In the aftermath of the case, Pearlstine, like many in the media, champions a federal shield law to protect journalists from an intrusive government, but admits that versions being considered in Congress are watered down and offer little protection for the new face of journalism, bloggers.
There was a time when Pearlstine, as a principled Wall Street Journal editor, was a mentor to great reporters. But he always had an affinity for the boardroom. “I became comfortable socializing with my sources, including many CEOs,” he writes. In early years, he babysat Ross Perot’s children while doing a profile on him. He established a 35-year friendship with Lee Iacocca. While writing from Hong Kong, “some of my best friends were at Coudert Brothers [an international law firm], representing corporations that were trying to crack the China market.” (To be fair, he championed aggressive coverage of Wall Street and went against a Dow Jones advertising executive who protested Pearlstine’s willingness “to wash our dirty laundry in public.”)

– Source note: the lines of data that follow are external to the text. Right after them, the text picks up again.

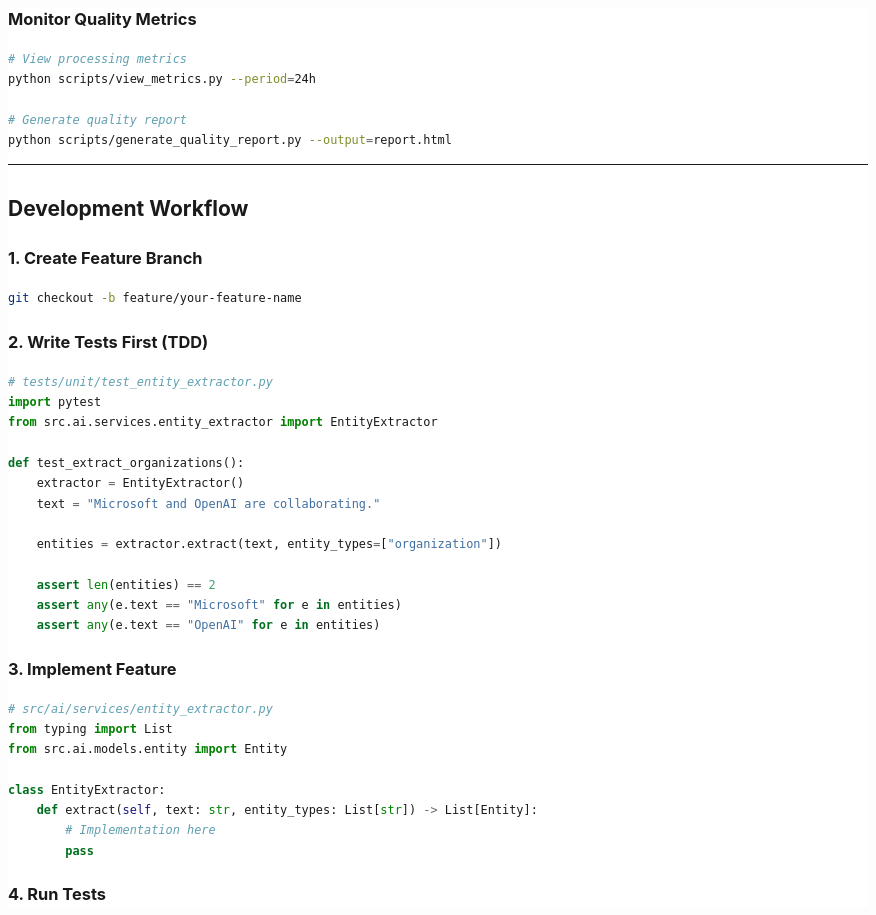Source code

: ### Monitor Quality Metrics

```bash
# View processing metrics
python scripts/view_metrics.py --period=24h

# Generate quality report
python scripts/generate_quality_report.py --output=report.html
```

---

## Development Workflow

### 1. Create Feature Branch

```bash
git checkout -b feature/your-feature-name
```

### 2. Write Tests First (TDD)

```python
# tests/unit/test_entity_extractor.py
import pytest
from src.ai.services.entity_extractor import EntityExtractor

def test_extract_organizations():
    extractor = EntityExtractor()
    text = "Microsoft and OpenAI are collaborating."
    
    entities = extractor.extract(text, entity_types=["organization"])
    
    assert len(entities) == 2
    assert any(e.text == "Microsoft" for e in entities)
    assert any(e.text == "OpenAI" for e in entities)
```

### 3. Implement Feature

```python
# src/ai/services/entity_extractor.py
from typing import List
from src.ai.models.entity import Entity

class EntityExtractor:
    def extract(self, text: str, entity_types: List[str]) -> List[Entity]:
        # Implementation here
        pass
```

### 4. Run Tests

In the Plame affair, the corporate lawyer in him won out over the journalist. Today he is a comfortable company man as a member of the Carlyle Group, a private equity firm specializing in the acquisition of corporations. In this role, Pearlstine recently championed Rupert Murdoch’s further gobble-ization of the media. Murdoch’s purchase of the Wall Street Journal begins an “exciting chapter” for Dow Jones & Co. and the field of business news, Pearlstine told a group of business press editors. Inside Chatter blogger Donna Bogatin reported Pearlstine’s enthusiastic speculation that “by leveraging the excess printing capacity of the Journal,” Murdoch might launch a national edition of the trash-and-slash New York Post.
Ethical journalism, anyone?
Journalist and author Myra MacPherson’s most recent book is All Governments Lie! The Life and Times of Rebel Journalist I.F. Stone (Scribner).